Absolute Event Rate: 294% vs 179%
p-value: p=<0.05
Recent evidence has defined an important role for PPARalpha in the transcriptional control of cardiac energy metabolism. To investigate the role of PPARalpha in the genesis of the metabolic and functional derangements of diabetic cardiomyopathy, mice with cardiac-restricted overexpression of PPARalpha (MHC-PPAR) were produced and characterized. The expression of PPARalpha target genes involved in cardiac fatty acid uptake and oxidation pathways was increased in MHC-PPAR mice. Surprisingly, the expression of genes involved in glucose transport and utilization was reciprocally repressed in MHC-PPAR hearts. Consistent with the gene expression profile, myocardial fatty acid oxidation rates were increased and glucose uptake and oxidation decreased in MHC-PPAR mice, a metabolic phenotype strikingly similar to that of the diabetic heart. MHC-PPAR hearts exhibited signatures of diabetic cardiomyopathy including ventricular hypertrophy, activation of gene markers of pathologic hypertrophic growth, and transgene expression-dependent alteration in systolic ventricular dysfunction. These results demonstrate that (a) PPARalpha is a critical regulator of myocardial fatty acid uptake and utilization, (b) activation of cardiac PPARalpha regulatory pathways results in a reciprocal repression of glucose uptake and utilization pathways, and (c) derangements in myocardial energy metabolism typical of the diabetic heart can become maladaptive, leading to cardiomyopathy.

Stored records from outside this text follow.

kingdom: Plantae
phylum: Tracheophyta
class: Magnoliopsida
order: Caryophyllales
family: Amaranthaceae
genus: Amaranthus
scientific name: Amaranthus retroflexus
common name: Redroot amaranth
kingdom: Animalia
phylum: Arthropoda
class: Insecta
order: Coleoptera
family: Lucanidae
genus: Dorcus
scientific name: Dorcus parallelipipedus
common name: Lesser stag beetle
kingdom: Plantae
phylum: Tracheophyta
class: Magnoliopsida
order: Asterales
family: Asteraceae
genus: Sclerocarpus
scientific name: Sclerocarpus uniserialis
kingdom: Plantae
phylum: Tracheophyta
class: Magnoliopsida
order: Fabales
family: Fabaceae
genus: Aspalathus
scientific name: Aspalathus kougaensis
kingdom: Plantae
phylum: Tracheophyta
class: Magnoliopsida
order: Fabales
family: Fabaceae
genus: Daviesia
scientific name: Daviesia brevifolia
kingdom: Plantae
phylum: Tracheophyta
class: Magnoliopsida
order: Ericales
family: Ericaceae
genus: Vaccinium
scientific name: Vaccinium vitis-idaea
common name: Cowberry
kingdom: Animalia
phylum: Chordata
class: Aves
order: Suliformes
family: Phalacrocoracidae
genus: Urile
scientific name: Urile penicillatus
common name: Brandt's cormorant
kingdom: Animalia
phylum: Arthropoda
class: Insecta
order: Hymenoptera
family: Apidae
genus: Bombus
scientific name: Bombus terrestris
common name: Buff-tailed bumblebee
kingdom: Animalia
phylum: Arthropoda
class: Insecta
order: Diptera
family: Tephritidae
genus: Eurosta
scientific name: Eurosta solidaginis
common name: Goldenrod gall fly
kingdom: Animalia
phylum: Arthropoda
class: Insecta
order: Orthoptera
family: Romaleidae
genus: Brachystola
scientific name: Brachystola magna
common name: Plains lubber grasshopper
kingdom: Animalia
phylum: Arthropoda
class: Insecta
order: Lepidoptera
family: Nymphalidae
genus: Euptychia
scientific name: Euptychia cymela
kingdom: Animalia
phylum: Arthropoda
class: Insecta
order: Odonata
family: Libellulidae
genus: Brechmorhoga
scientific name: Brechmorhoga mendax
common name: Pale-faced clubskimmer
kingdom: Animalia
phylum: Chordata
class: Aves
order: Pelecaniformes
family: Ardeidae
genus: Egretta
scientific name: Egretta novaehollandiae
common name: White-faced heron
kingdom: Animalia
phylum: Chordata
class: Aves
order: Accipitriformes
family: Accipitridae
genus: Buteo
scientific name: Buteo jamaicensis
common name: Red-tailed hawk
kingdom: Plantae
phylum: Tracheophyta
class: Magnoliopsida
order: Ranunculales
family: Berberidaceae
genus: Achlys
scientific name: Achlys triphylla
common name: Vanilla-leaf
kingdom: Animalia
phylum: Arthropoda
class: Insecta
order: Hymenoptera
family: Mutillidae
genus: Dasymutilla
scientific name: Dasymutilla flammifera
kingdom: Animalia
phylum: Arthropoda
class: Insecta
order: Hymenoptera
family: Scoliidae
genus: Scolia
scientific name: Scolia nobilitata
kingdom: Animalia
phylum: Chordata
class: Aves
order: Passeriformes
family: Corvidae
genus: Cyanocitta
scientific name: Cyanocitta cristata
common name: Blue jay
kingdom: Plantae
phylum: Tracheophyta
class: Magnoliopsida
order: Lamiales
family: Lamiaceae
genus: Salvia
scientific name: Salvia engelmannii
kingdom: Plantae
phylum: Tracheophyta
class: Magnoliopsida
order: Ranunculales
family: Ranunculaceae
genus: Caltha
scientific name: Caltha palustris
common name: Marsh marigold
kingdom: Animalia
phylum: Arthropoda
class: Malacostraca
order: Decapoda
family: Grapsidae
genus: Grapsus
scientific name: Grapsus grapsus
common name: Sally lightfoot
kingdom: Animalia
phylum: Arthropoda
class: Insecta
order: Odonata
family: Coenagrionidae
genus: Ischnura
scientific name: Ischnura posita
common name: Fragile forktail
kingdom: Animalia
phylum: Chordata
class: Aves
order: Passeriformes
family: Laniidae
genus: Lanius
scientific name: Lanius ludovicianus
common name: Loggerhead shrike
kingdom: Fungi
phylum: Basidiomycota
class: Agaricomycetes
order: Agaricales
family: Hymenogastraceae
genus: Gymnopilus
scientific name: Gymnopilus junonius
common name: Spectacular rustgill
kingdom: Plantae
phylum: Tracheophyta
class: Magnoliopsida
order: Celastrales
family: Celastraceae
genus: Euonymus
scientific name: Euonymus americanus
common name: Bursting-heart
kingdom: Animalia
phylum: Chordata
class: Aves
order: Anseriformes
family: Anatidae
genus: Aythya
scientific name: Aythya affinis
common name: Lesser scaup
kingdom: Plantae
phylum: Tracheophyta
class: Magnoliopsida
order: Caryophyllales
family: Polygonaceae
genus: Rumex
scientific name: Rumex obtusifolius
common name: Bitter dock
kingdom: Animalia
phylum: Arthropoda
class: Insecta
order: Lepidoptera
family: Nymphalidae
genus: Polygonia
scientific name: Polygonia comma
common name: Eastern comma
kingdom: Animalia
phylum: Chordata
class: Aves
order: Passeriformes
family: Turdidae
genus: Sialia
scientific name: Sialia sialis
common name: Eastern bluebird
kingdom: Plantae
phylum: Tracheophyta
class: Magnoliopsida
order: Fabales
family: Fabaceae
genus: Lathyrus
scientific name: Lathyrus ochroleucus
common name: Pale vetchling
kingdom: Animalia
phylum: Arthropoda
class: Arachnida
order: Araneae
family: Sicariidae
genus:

Finck et al. (Tue,) conducted a other in Diabetic cardiomyopathy. Cardiac-restricted overexpression of PPARα vs. Nontransgenic littermates was evaluated on Myocardial palmitate oxidation rate (nmol/min/g dry weight) (p=<0.05). Cardiac-restricted overexpression of PPARα in mice increased myocardial fatty acid oxidation by 64% and decreased glucose oxidation by 63%, mimicking the metabolic phenotype of diabetic cardiomyopathy.